**What to do**
Among the entries below, find the lines holding "Example" and copy them.

----------------

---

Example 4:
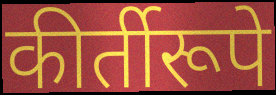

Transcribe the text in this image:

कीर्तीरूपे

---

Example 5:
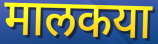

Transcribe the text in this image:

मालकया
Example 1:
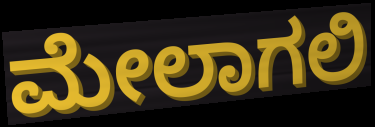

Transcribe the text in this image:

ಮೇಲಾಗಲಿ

----------------

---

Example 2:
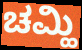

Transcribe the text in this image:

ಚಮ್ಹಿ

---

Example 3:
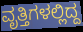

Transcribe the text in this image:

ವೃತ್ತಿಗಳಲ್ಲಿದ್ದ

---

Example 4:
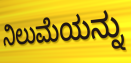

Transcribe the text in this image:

----------------

**Response to the task**
Example 4:
Example 5:
Example 1:
Example 2:
Example 3:
Example 4:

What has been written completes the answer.